Transcribed page records
□ □ □ □
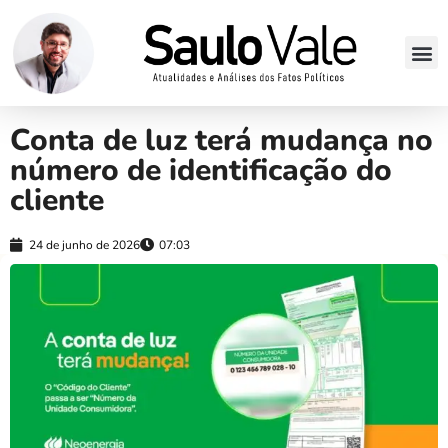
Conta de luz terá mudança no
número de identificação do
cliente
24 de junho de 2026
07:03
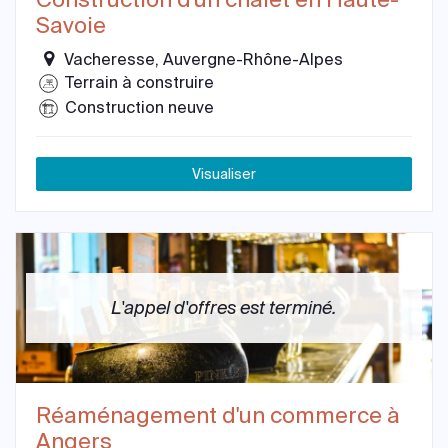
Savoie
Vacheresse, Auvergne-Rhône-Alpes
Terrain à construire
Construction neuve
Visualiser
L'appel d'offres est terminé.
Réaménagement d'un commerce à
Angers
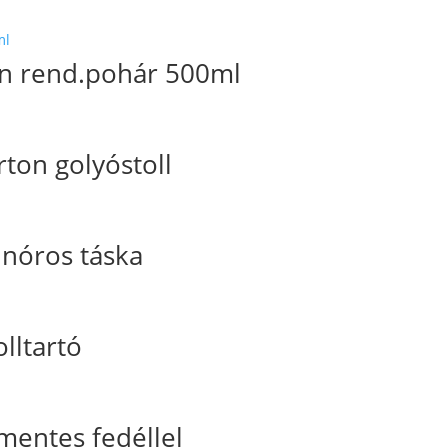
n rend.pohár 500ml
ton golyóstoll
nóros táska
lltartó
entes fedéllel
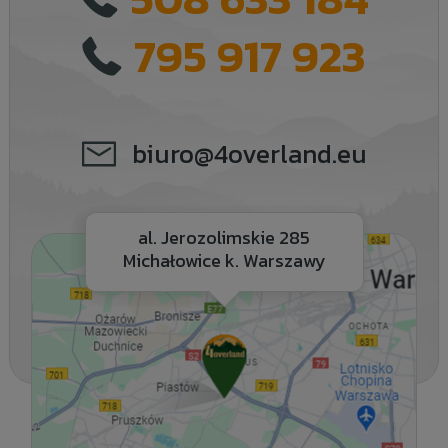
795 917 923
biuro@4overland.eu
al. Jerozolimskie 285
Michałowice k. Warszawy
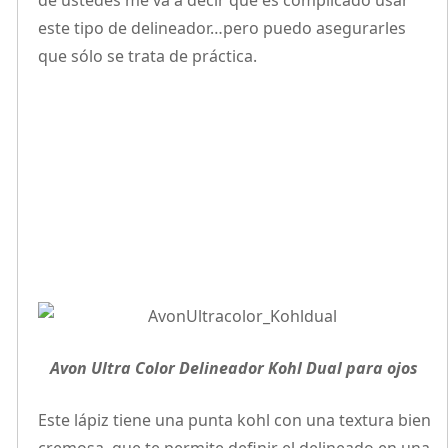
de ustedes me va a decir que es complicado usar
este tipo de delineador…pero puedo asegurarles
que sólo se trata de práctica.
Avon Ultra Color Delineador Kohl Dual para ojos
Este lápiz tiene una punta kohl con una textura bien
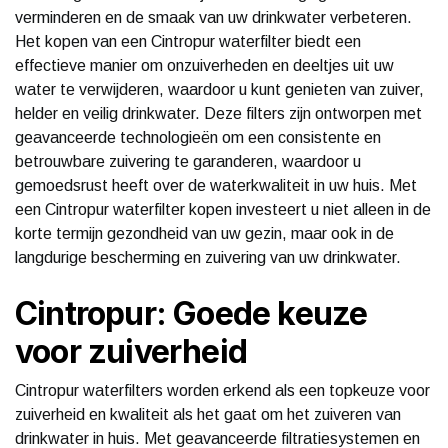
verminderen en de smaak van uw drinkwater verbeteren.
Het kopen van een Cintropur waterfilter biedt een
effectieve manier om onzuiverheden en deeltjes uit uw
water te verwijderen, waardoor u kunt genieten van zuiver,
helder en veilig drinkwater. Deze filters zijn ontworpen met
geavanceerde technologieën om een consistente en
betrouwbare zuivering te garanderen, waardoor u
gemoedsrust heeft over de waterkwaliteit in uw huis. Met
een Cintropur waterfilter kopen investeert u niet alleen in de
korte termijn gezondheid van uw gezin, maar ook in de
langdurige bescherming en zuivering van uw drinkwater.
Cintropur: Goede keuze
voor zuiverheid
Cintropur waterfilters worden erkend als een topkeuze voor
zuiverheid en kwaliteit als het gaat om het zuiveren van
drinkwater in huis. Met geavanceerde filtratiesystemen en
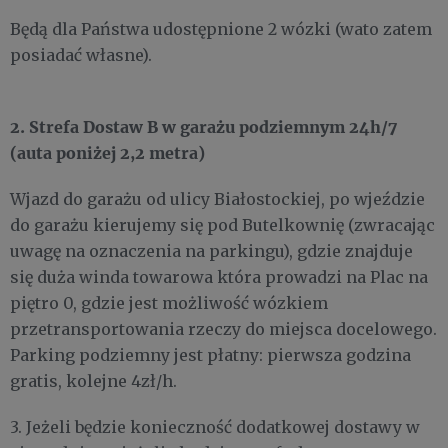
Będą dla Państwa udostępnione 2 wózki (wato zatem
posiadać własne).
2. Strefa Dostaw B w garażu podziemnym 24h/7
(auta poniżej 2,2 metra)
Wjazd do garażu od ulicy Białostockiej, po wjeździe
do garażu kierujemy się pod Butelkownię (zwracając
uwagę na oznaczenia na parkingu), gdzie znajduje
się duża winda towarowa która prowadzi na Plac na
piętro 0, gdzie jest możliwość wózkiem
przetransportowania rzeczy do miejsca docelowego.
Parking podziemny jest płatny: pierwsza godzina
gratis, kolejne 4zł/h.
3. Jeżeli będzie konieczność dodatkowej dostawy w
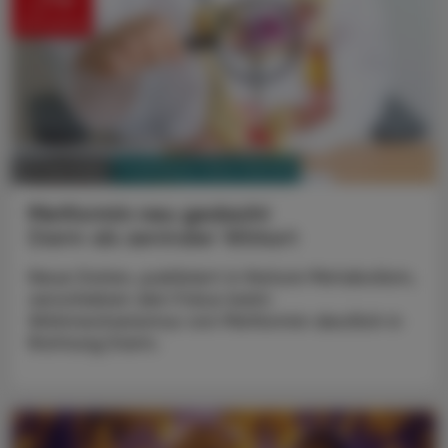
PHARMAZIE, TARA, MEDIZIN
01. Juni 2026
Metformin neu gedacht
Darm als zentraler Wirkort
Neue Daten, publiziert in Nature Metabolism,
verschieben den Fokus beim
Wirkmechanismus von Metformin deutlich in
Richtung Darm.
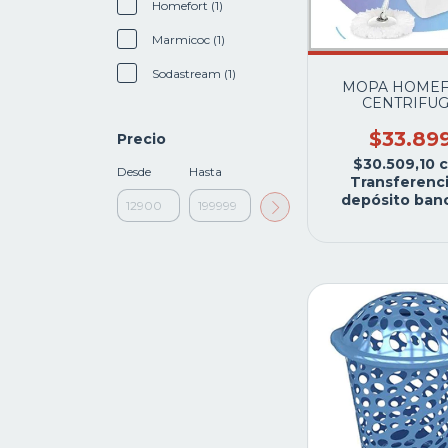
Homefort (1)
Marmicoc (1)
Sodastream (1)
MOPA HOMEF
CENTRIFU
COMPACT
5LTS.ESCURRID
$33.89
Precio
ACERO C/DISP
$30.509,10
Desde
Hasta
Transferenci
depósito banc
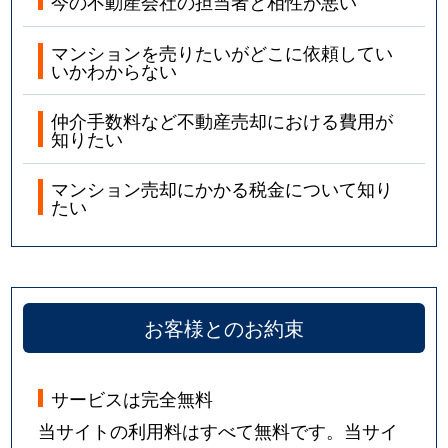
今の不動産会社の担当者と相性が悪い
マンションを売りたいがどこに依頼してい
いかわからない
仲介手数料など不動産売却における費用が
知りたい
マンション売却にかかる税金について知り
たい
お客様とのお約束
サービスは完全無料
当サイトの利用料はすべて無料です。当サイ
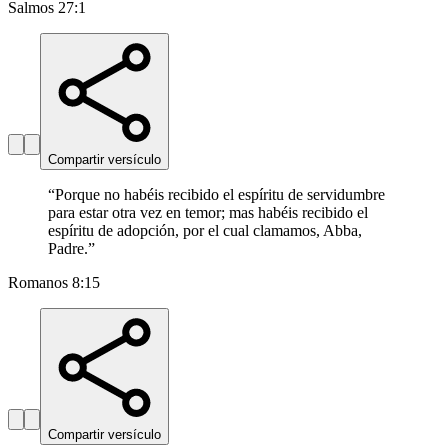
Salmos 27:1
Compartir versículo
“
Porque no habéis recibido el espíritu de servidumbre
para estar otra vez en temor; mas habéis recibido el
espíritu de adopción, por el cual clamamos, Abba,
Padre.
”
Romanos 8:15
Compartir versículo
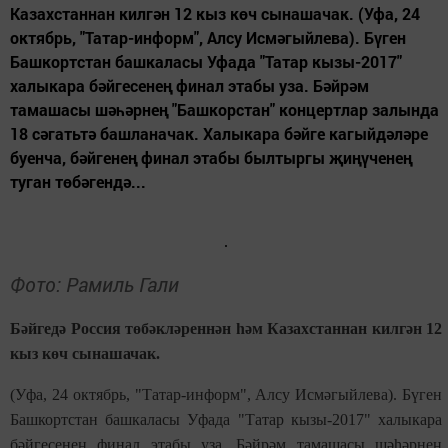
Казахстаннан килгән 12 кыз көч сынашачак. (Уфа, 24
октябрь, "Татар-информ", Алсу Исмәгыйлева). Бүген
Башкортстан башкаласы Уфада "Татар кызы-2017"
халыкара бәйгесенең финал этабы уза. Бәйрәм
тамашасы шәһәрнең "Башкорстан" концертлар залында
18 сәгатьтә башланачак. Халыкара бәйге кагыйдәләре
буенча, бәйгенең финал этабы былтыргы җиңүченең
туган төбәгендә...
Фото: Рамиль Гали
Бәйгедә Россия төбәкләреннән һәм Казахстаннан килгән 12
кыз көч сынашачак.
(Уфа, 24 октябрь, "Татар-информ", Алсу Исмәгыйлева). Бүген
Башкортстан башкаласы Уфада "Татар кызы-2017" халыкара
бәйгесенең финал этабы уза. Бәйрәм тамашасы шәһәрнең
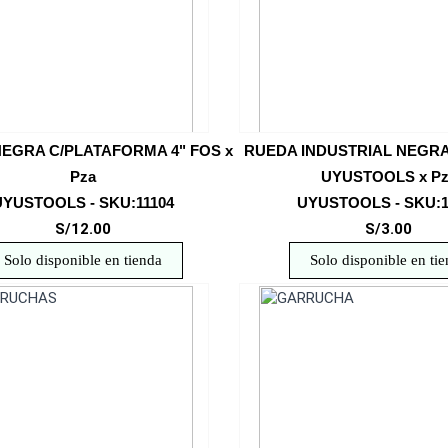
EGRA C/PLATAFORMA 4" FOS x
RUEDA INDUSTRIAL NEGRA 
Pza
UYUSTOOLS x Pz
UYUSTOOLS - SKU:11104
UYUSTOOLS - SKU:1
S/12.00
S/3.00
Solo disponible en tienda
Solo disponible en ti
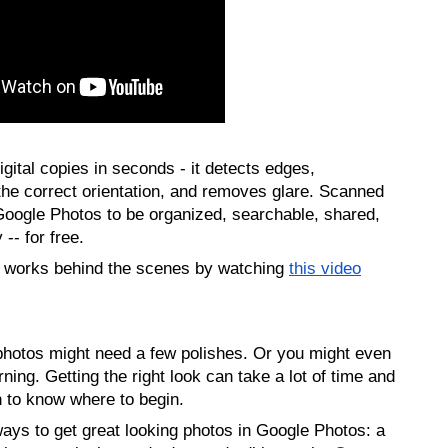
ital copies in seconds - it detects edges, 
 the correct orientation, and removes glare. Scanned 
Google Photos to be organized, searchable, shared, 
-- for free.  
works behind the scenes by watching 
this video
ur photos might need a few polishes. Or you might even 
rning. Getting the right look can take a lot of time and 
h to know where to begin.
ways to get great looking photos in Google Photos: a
□ □ □ □
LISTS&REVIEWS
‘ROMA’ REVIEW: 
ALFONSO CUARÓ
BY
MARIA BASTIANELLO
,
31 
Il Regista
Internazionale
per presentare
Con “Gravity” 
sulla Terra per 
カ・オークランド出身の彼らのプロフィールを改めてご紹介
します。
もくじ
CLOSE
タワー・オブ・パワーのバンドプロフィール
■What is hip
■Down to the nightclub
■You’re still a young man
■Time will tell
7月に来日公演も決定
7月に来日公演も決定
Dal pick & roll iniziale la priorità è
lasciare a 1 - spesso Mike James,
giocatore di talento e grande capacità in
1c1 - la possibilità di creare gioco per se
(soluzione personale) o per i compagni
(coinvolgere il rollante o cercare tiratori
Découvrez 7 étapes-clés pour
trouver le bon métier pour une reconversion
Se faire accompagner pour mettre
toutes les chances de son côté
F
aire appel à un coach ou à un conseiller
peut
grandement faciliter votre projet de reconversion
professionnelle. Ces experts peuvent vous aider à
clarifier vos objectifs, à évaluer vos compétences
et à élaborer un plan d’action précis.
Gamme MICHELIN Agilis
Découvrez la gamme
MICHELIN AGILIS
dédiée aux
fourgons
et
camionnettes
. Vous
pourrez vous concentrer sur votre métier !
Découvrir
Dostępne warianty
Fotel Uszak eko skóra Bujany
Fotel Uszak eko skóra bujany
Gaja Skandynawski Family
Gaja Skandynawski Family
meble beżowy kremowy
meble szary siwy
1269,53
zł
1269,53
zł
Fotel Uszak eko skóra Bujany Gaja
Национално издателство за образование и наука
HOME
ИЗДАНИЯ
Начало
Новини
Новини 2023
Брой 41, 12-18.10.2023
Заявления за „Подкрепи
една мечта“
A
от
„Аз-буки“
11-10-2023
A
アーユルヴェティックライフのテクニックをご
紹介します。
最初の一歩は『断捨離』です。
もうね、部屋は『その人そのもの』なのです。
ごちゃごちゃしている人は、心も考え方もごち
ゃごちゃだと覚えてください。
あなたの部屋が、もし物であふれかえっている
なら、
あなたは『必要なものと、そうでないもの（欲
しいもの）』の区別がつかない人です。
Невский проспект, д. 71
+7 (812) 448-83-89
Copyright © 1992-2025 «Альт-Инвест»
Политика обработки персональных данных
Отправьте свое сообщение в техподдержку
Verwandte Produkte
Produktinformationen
□ □ □ □
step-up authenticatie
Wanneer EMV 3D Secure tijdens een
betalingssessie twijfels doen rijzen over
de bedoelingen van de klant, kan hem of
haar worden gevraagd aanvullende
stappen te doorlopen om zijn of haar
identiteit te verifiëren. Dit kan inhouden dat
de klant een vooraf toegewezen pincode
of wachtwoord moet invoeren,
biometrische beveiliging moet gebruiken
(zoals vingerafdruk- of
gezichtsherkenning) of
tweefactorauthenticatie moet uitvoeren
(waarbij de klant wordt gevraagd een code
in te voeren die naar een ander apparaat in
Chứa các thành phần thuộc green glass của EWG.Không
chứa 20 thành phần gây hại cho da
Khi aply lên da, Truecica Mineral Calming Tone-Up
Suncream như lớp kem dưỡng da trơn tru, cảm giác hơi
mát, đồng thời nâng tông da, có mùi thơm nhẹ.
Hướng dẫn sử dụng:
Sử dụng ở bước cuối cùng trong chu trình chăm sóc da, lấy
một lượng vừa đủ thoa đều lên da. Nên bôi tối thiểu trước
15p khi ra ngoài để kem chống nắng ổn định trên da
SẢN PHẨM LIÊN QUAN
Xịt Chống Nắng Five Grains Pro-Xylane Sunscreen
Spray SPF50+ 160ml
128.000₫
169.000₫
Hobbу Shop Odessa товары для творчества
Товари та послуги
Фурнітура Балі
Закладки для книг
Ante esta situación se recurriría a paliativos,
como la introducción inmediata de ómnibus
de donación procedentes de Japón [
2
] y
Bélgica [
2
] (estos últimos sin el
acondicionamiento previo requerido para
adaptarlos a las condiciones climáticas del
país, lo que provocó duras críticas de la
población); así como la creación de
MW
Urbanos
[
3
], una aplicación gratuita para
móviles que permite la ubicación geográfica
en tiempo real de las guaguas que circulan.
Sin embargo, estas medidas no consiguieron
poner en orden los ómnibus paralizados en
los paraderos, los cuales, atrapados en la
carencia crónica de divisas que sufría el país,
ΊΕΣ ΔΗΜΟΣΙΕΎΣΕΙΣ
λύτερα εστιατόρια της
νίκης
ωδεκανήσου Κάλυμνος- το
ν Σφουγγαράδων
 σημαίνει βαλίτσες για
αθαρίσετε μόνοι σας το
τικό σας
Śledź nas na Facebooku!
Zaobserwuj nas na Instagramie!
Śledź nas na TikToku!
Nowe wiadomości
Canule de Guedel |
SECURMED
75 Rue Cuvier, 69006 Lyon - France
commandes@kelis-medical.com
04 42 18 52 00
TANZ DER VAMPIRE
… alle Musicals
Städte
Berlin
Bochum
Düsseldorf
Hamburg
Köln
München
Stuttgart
□ □ □ □
Please retype the part of the records that opens with the line containing "Homefort (1)" and closes with the line containing "当サイトの利用料はすべて無料です。当サイ", including both of those lines. Leave the pictures out of your answer.

Homefort (1)
Marmicoc (1)
Sodastream (1)
MOPA HOMEF
CENTRIFU
COMPACT
5LTS.ESCURRID
$33.89
Precio
ACERO C/DISP
$30.509,10
Desde
Hasta
Transferenci
depósito banc
今の不動産会社の担当者と相性が悪い
マンションを売りたいがどこに依頼してい
いかわからない
仲介手数料など不動産売却における費用が
知りたい
マンション売却にかかる税金について知り
たい
お客様とのお約束
サービスは完全無料
当サイトの利用料はすべて無料です。当サイ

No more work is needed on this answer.